De-Normalization is the process of adding redundant data to a normalized model for better reading and documentation purposes but this has an impact on storage and performance.
Q #2) What are the issues faced during Data Modeling?
Answer: The common issue encountered during data modeling are – Overloading Data model. If the number of Tables increases beyond say 200 the performance gets impacted and complexity also increases, resulting in failures and issues.
The model is just a representation and has no relation to the company’s work. The company’s goal, processes, and key focus areas are not understood and captured. The application built on this basis will not yield an impactful result. Normalization and De-normalization should be done only if there is a strong reason.
Q #3) What are the Primary key and Foreign key?
Answer: Primary key is a column or group of columns that has a unique value for every row in the table. In a table containing students’ data, each row represents a specific student’s data. So, the primary key i.e., a unique key (student-id) should identify each student. A foreign key is a column or a group of columns that link two tables.
A child table’s foreign key will be linked to the parent table’s primary key. A student’s table can be linked to the result table by linking the student-id of the result table to a primary key in the student’s table. This will help in displaying the student profile from the student’s table and the result from the result table of a specific student.
Q #4) Give different constraints with examples?

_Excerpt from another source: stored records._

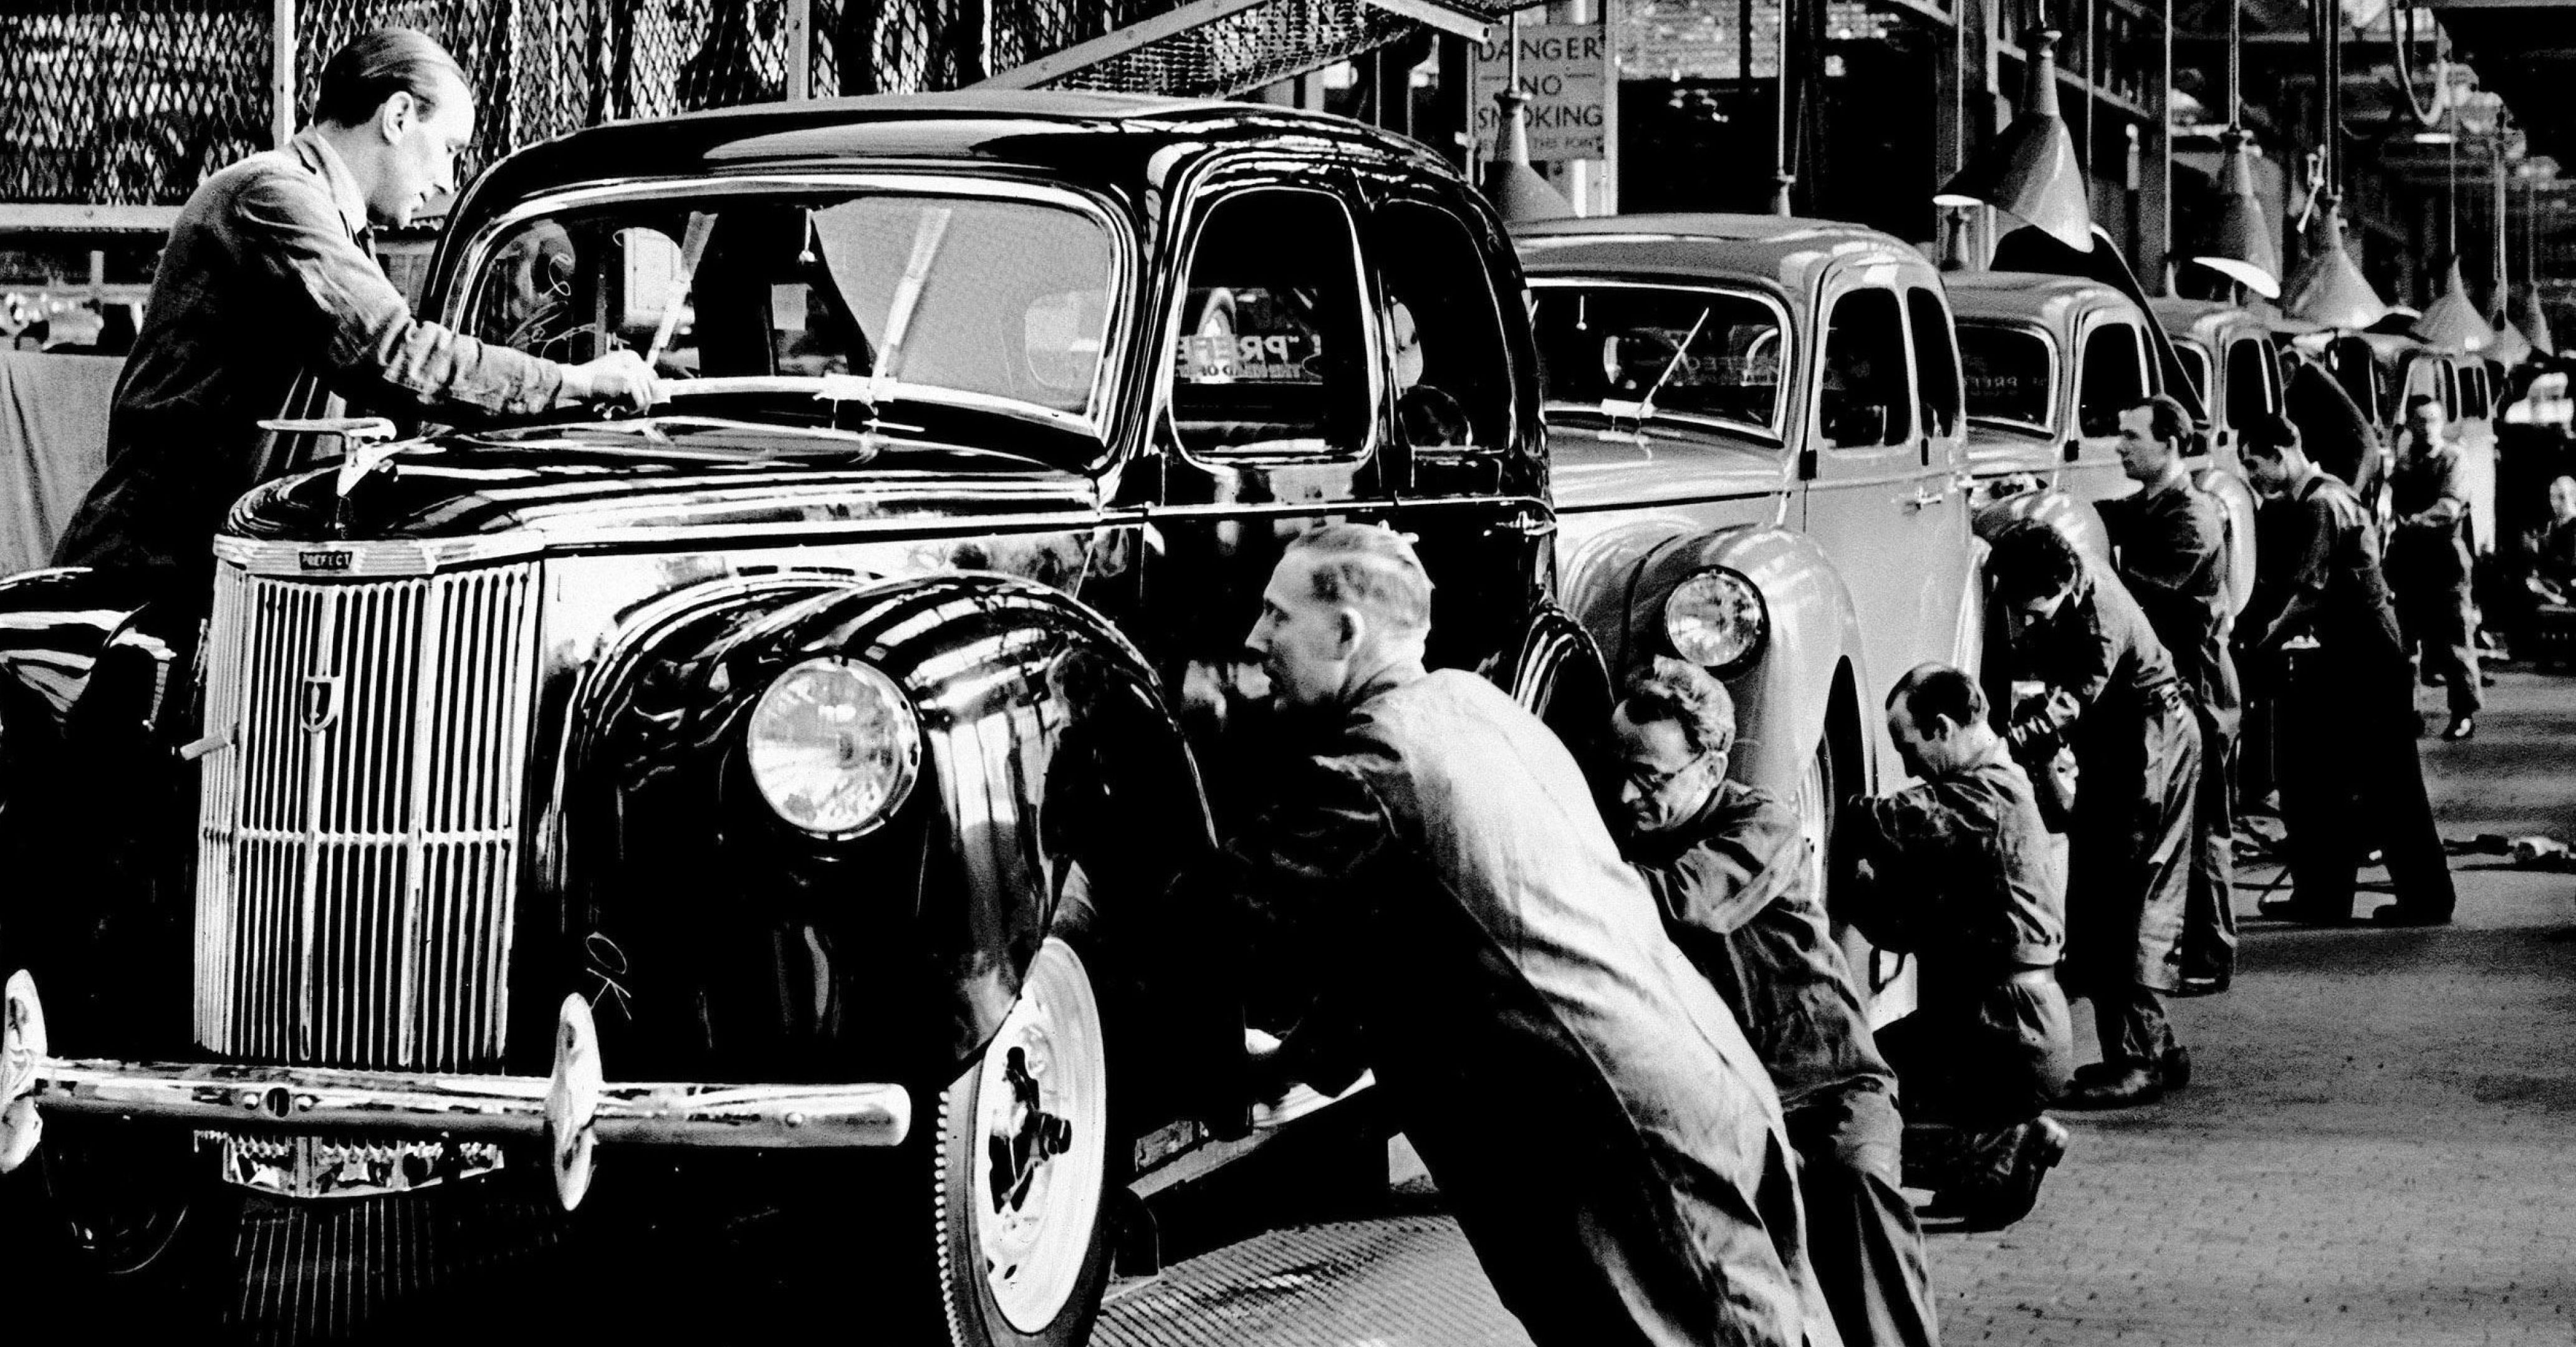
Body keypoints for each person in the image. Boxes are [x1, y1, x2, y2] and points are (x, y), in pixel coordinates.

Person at [1188, 524, 1839, 1347]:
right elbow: (1407, 952)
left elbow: (1210, 922)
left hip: (1628, 1146)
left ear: (1346, 632)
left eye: (1277, 616)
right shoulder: (1479, 710)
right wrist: (1291, 1066)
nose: (1256, 640)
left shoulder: (1382, 761)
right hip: (1703, 1097)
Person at [50, 27, 653, 604]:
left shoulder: (328, 218)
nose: (447, 180)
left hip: (221, 568)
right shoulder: (273, 196)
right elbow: (393, 353)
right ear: (398, 117)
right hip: (150, 580)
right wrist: (574, 381)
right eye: (449, 149)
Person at [1607, 658, 1937, 1347]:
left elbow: (1689, 904)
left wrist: (1572, 874)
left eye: (1649, 778)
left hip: (1829, 1092)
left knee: (1859, 1210)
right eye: (1619, 772)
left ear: (1710, 766)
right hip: (1738, 1109)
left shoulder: (1763, 824)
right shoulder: (1632, 841)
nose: (1626, 794)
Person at [1837, 664, 2074, 1228]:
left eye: (1909, 747)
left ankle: (2003, 1151)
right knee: (1869, 1077)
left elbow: (1878, 820)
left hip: (2003, 1029)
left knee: (1853, 1094)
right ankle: (1982, 1175)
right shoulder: (1996, 788)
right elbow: (1906, 924)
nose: (1908, 766)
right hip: (2010, 1022)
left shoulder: (1984, 796)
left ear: (1942, 728)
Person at [1985, 520, 2201, 1109]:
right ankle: (2159, 1046)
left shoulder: (2099, 613)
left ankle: (2137, 1062)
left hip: (2151, 743)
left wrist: (2003, 749)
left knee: (2125, 895)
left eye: (2034, 612)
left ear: (2060, 585)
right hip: (2130, 739)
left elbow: (2073, 699)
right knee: (2110, 886)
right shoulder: (2065, 570)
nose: (2027, 623)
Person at [2237, 415, 2458, 925]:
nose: (2252, 476)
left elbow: (2309, 594)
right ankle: (2321, 894)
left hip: (2369, 655)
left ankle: (2426, 898)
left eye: (2254, 464)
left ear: (2281, 454)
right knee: (2323, 776)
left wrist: (2264, 643)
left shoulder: (2321, 503)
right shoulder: (2324, 495)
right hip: (2351, 651)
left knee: (2389, 780)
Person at [2102, 395, 2240, 996]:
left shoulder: (2193, 517)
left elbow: (2142, 593)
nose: (2120, 446)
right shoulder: (2150, 506)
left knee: (2203, 826)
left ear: (2171, 443)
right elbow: (2105, 517)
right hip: (2175, 686)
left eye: (2132, 436)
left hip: (2200, 689)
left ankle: (2211, 956)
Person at [2386, 394, 2482, 740]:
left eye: (2433, 420)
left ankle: (2464, 713)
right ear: (2411, 425)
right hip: (2410, 564)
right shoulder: (2405, 464)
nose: (2427, 428)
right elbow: (2389, 495)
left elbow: (2450, 506)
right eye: (2420, 421)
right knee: (2405, 643)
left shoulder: (2453, 458)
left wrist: (2412, 521)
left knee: (2455, 641)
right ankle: (2408, 711)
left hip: (2445, 561)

Answer: Listed below few constraints
- Check value & Not null example: ROLL_NO INT NOT NULL CHECK (ROLL_NO >1000)
- Default value example: EXAM_FEE INT DEFAULT 10000
- Uniqueness example: STU_ADDRESS VARCHAR (35) UNIQUE
Q #5) Name some DBMS software
Answer: Listed below are some DBMS software:
- Microsoft Access
- FoxPro
- dbase
- MySQL
- Oracle
- IBM DB2
- Microsoft SQL Server.
Conclusion
The data model is an abstract view of presenting real-world business data, its properties, and the relationship between data elements in an easy-to-understand way. The objective is to facilitate the understanding of how the data is going to be managed for all technical as well as non-technical people involved.
The models are not the actual business data but a step towards storing the data in the database.
The main three types of data models are the Conceptual Model, Logical Model, and Physical Model. The commonly used Data modeling techniques are Hierarchical, Network, Object-oriented, Relational, and Entity-Relationship. The techniques help in standardizing the way the data and entities are represented.
There are many tools available to draw data models like MySQL Workbench, ER/Studio, Erwin Data Modeler, etc.
Data Modeling lays the foundation for good data management as “The goal is to turn data into information, and information into insight.”
– By Carly Fiorina (ex CEO of Hewlett-Packard).